It means that it sometimes is composed by a simple_stmt and sometimes by a compount_stmt.

But how does a compount_stmt looks like?

compound_stmt: if_stmt | while_stmt | for_stmt | try_stmt | with_stmt | funcdef | classdef | decorated | async_stmt;

This is how we convert it:

private fun Python3Parser.StmtContext.toAst(considerPosition: Boolean = true): List<Statement> {
   return when {
       this.compound_stmt()?.funcdef() != null -> {
           val parseTreeNode = this.compound_stmt().funcdef()!!
           val params = parseTreeNode.parameters().typedargslist().tfpdef().sortedBy { it.position }
           val initialValues = parseTreeNode.parameters().typedargslist().test().sortedBy { it.position }
           val initialValuesByParam = HashMap<Python3Parser.TfpdefContext, Python3Parser.TestContext>()
           initialValues.forEach { iv ->
               val param = params.last { p -> p.position.end.isBefore(iv.position.start) }
               require(param !in initialValuesByParam)
               initialValuesByParam[param] = iv
           }
           val paramsWithInitialValues = params.map { Pair(it, initialValuesByParam[it]) }

           return listOf(
               FunctionDeclaration(
                   parseTreeNode.NAME().text,
                   paramsWithInitialValues.map { it.toAst(considerPosition) },
                   parseTreeNode.suite().toAst(considerPosition),
                   toPosition(considerPosition)
               )
           )
       }
       this.compound_stmt()?.if_stmt() != null -> {
           val parseTreeNode = this.compound_stmt()?.if_stmt()!!
           return listOf(
               IfStatement(
                   parseTreeNode.test()[0].toAst(considerPosition),
                   parseTreeNode.suite()[0].toAst(considerPosition),
                   toPosition(considerPosition)
               )
           )
       }
       this.compound_stmt()?.while_stmt() != null -> {
           val parseTreeNode = this.compound_stmt()?.while_stmt()!!
           require(parseTreeNode.suite().size == 1)
           return listOf(
               WhileStatement(
                   parseTreeNode.test().toAst(considerPosition),
                   parseTreeNode.suite()[0].toAst(considerPosition),
                   toPosition(considerPosition)
               )
           )
       }
       this.simple_stmt() != null -> {
           return this.simple_stmt().toAst(considerPosition)
       }
       else -> TODO()
   }
}

In other words, we look at what elements it contains and use that information to decide which AST node to produce. Again, that would be simpler if the grammar was using features of ANTLR that help with precedence and if it was using labels. Conversion code is not always that complex. It is very frequently a bit complex but we are taking out the complexity here, to simplify the life of who will use the AST instead of having to navigate a too-detailed and messy parse tree.

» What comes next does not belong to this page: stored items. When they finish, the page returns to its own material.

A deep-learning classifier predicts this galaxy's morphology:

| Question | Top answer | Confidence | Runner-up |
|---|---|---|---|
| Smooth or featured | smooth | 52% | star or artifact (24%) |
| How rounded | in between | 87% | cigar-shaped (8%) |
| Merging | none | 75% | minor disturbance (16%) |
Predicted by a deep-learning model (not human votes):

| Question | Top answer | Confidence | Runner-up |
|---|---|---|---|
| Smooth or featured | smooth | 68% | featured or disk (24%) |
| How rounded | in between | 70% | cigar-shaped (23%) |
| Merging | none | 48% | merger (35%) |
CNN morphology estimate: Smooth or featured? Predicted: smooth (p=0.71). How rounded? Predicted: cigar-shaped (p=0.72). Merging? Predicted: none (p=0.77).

Now, let’s look to a couple of expressions. For example and and or:

or_test: and_test ('or' and_test)*;
and_test: not_test ('and' not_test)*;

This is basically saying that an or expression could be two different things:

a proper or expression, made of two or more operands (of type and_test) and one or more operators (‘or’)
alternatively it could be a single operand of type and_test, so not really an or expression

This is not how we would think conceptually of or expressions. A single element is not or expressions to us, and four elements separated by three ‘or’ operators to us look like three or expressions, not one. This is the kind of thing we want to correct in our conversion.

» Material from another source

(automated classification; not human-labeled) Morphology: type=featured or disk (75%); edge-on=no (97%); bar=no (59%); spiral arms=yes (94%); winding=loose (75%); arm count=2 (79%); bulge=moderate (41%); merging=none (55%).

private fun Python3Parser.Or_testContext.toAst(considerPosition: Boolean = true): Expression {
   return when {
       this.and_test().size == 1 -> this.and_test()[0].toAst(considerPosition)
       else -> TODO()
   }
}

private fun Python3Parser.And_testContext.toAst(considerPosition: Boolean = true): Expression {
   return when {
       this.not_test().size == 1 -> this.not_test()[0].toAst(considerPosition)
       else -> TODO()
   }
}

In the conversion, we cover for now only the case in which we have just one element. In both cases, we throw away the or/and expression and just convert directly the contained element. The fake and/or expression was there just because the parser needed to handle precedence, and we do not need to keep it.

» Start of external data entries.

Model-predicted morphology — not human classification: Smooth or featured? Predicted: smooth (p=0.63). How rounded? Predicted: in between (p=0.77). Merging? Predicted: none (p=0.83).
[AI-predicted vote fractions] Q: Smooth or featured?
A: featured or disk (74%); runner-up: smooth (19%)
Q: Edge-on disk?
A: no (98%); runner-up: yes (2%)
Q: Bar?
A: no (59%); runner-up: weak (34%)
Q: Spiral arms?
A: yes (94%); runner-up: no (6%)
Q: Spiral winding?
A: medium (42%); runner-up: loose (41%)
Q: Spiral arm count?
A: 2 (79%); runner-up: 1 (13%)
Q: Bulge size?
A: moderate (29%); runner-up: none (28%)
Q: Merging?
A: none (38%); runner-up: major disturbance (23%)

Finally, we use these conversions in our Kolasu Parser:

class Python3KolasuParser : KolasuParser<CompilationUnit, Python3Parser, Python3Parser.File_inputContext>() {

    …

   override fun parseTreeToAst(parseTreeRoot: Python3Parser.File_inputContext, considerPosition: Boolean): CompilationUnit? {
       return parseTreeRoot.toAst(considerPosition)
   }
}

We call toAst on the parseTreeRoot and as it converts its children it will call toAst on them, recursively, producing our complete AST as the output.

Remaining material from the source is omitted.